─── ENTRIES PROVIDED

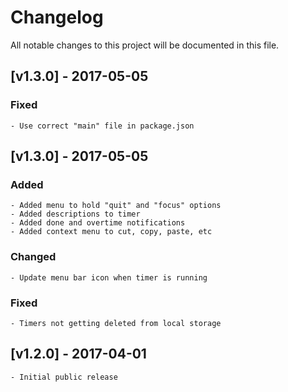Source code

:# Changelog
All notable changes to this project will be documented in this file.

## [v1.3.0] - 2017-05-05
### Fixed
    - Use correct "main" file in package.json

## [v1.3.0] - 2017-05-05
### Added
    - Added menu to hold "quit" and "focus" options
    - Added descriptions to timer
    - Added done and overtime notifications
    - Added context menu to cut, copy, paste, etc

### Changed
    - Update menu bar icon when timer is running

### Fixed
    - Timers not getting deleted from local storage

## [v1.2.0] - 2017-04-01
    - Initial public release
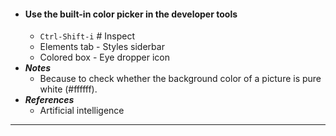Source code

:- #### Use the built-in color picker in the developer tools
    - `Ctrl-Shift-i` # Inspect
    - Elements tab - Styles siderbar
    - Colored box - Eye dropper icon
- ***Notes***
    - Because to check whether the background color of a picture is pure white (#ffffff).
- ***References***
    - Artificial intelligence
- ---
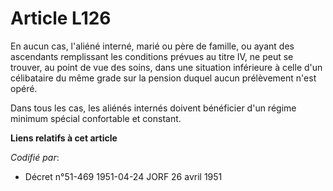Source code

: # Article L126

En aucun cas, l'aliéné interné, marié ou père de famille, ou ayant des ascendants remplissant les conditions prévues au titre
IV, ne peut se trouver, au point de vue des soins, dans une situation inférieure à celle d'un célibataire du même grade sur
la pension duquel aucun prélèvement n'est opéré.

Dans tous les cas, les aliénés internés doivent bénéficier d'un régime minimum spécial confortable et constant.

**Liens relatifs à cet article**

_Codifié par_:

  - Décret n°51-469 1951-04-24 JORF 26 avril 1951
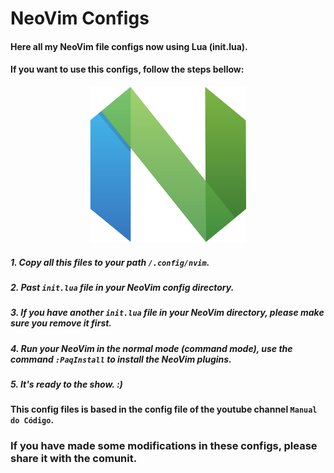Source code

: # NeoVim Configs

#### Here all my NeoVim file configs now using Lua (init.lua).
#### If you want to use this configs, follow the steps bellow:

<div align='center'>
    <img src="./img/Neovim-mark.svg" width="250" height="250"/>
</div>

##### 1. Copy all this files to your path `/.config/nvim`.
##### 2. Past `init.lua` file in your NeoVim config directory.
##### 3. If you have another `init.lua` file in your NeoVim directory, please make sure you remove it first.
##### 4. Run your NeoVim in the normal mode (command mode), use the command `:PaqInstall` to install the NeoVim plugins.
##### 5. It's ready to the show. :)

#### This config files is based in the config file of the youtube channel `Manual do Código`.

### If you have made some modifications in these configs, please share it with the comunit.

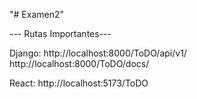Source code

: "# Examen2" 

--- Rutas Importantes---

Django:
http://localhost:8000/ToDO/api/v1/
http://localhost:8000/ToDO/docs/

React:
http://localhost:5173/ToDO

──────

WORK TO BE COMPLETED: Arrange every line of the five items above as a JSON list of strings, one string per line, with blank lines left out. Leave the pictures out of the answer.

YOUR SOLUTION:
[
  "Source code",
  ":# Changelog",
  "All notable changes to this project will be documented in this file.",
  "## [v1.3.0] - 2017-05-05",
  "### Fixed",
  "    - Use correct \"main\" file in package.json",
  "## [v1.3.0] - 2017-05-05",
  "### Added",
  "    - Added menu to hold \"quit\" and \"focus\" options",
  "    - Added descriptions to timer",
  "    - Added done and overtime notifications",
  "    - Added context menu to cut, copy, paste, etc",
  "### Changed",
  "    - Update menu bar icon when timer is running",
  "### Fixed",
  "    - Timers not getting deleted from local storage",
  "## [v1.2.0] - 2017-04-01",
  "    - Initial public release",
  "Source code",
  ":- #### Use the built-in color picker in the developer tools",
  "    - `Ctrl-Shift-i` # Inspect",
  "    - Elements tab - Styles siderbar",
  "    - Colored box - Eye dropper icon",
  "- ***Notes***",
  "    - Because to check whether the background color of a picture is pure white (#ffffff).",
  "- ***References***",
  "    - Artificial intelligence",
  "- ---",
  "Source code",
  ": # Article L126",
  "En aucun cas, l'aliéné interné, marié ou père de famille, ou ayant des ascendants remplissant les conditions prévues au titre",
  "IV, ne peut se trouver, au point de vue des soins, dans une situation inférieure à celle d'un célibataire du même grade sur",
  "la pension duquel aucun prélèvement n'est opéré.",
  "Dans tous les cas, les aliénés internés doivent bénéficier d'un régime minimum spécial confortable et constant.",
  "**Liens relatifs à cet article**",
  "_Codifié par_:",
  "  - Décret n°51-469 1951-04-24 JORF 26 avril 1951",
  "Source code",
  ": # NeoVim Configs",
  "#### Here all my NeoVim file configs now using Lua (init.lua).",
  "#### If you want to use this configs, follow the steps bellow:",
  "<div align='center'>",
  "    <img src=\"./img/Neovim-mark.svg\" width=\"250\" height=\"250\"/>",
  "</div>",
  "##### 1. Copy all this files to your path `/.config/nvim`.",
  "##### 2. Past `init.lua` file in your NeoVim config directory.",
  "##### 3. If you have another `init.lua` file in your NeoVim directory, please make sure you remove it first.",
  "##### 4. Run your NeoVim in the normal mode (command mode), use the command `:PaqInstall` to install the NeoVim plugins.",
  "##### 5. It's ready to the show. :)",
  "#### This config files is based in the config file of the youtube channel `Manual do Código`.",
  "### If you have made some modifications in these configs, please share it with the comunit.",
  "Source code",
  ": \"# Examen2\" ",
  "--- Rutas Importantes---",
  "Django:",
  "http://localhost:8000/ToDO/api/v1/",
  "http://localhost:8000/ToDO/docs/",
  "React:",
  "http://localhost:5173/ToDO"
]